When Shipwreck Hunters Explored Lake Michigan, They Made A Startling Discovery In The Deep

Late July 2020, Lake Michigan. A team of seasoned shipwreck seekers are aboard a boat some 20 or so miles from the Wisconsin city of Sheboygan. They’re peering at a monitor that’s sending pictures up from several hundred feet below the lake’s surface. Then they spot something out of the ordinary. Is it just a piece of random junk? Or is it something much, much more exciting? Well, they’re about to find out.

The two men leading this particular expedition were Ken Merryman and Jerry Eliason, both highly experienced on the waters of the Great Lakes. Friendship between the two stretches back many years, and they’d been working together to track down underwater wreckage for more than two decades. It’s a partnership that’s certainly produced many fascinating results during that time.

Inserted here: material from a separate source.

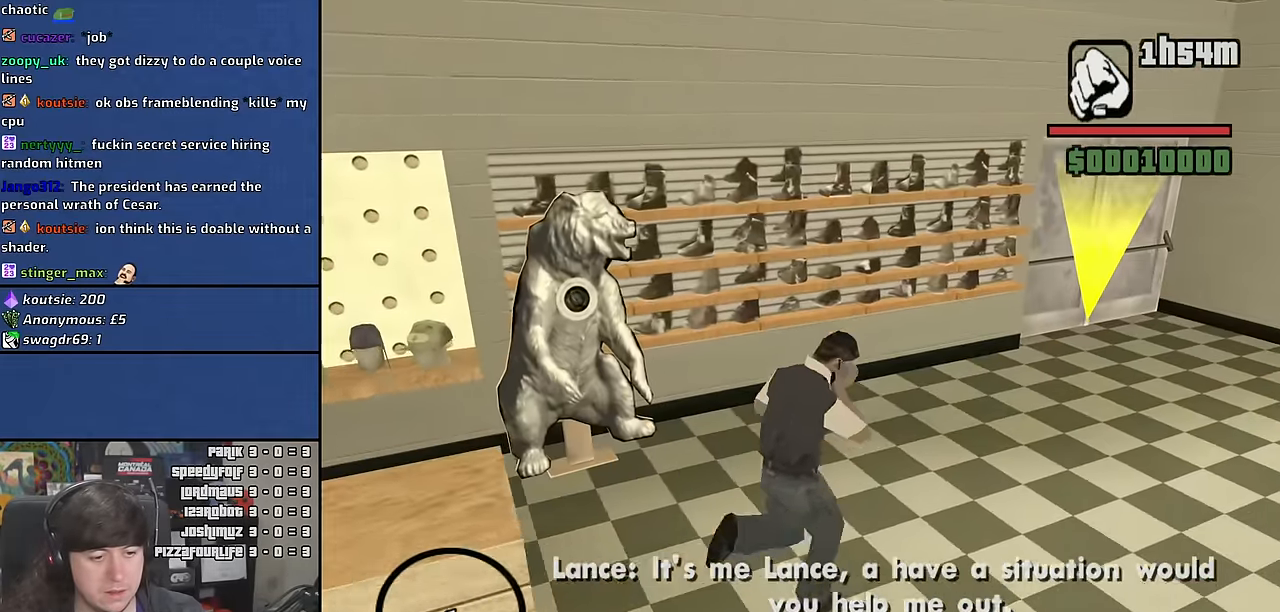
{"keys": ["d"], "mouse": [], "events": [[450, "w", "up"]]}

And both men had high hopes that they’d found something truly significant at the bottom of Lake Michigan on that summer’s day in 2020. They hadn’t chosen the spot to anchor their boat by chance. Plenty of preliminary work had gone into identifying this particular site. The months of painstaking research had included poring over archive materials from the early 20th century.

Some of the material they read was of little help, though. Old reports contradicted each other on key details. But in the end their principal source of information had been old papers from the U.S. Life Saving Service. That was the organization that went on to become the U.S. Coast Guard. And the info its archive put Eliason and Merryman on track to make their amazing discovery in Lake Michigan.

The next step for the two wreck hunters, after their archival research had given them a good idea of where to look, was a little more high-tech. It involved what’s known as side scanning. To do this, you tow a sonar scanner through the water, hitched to your boat. The sound waves create images that can detect if there’s something unusual in the water.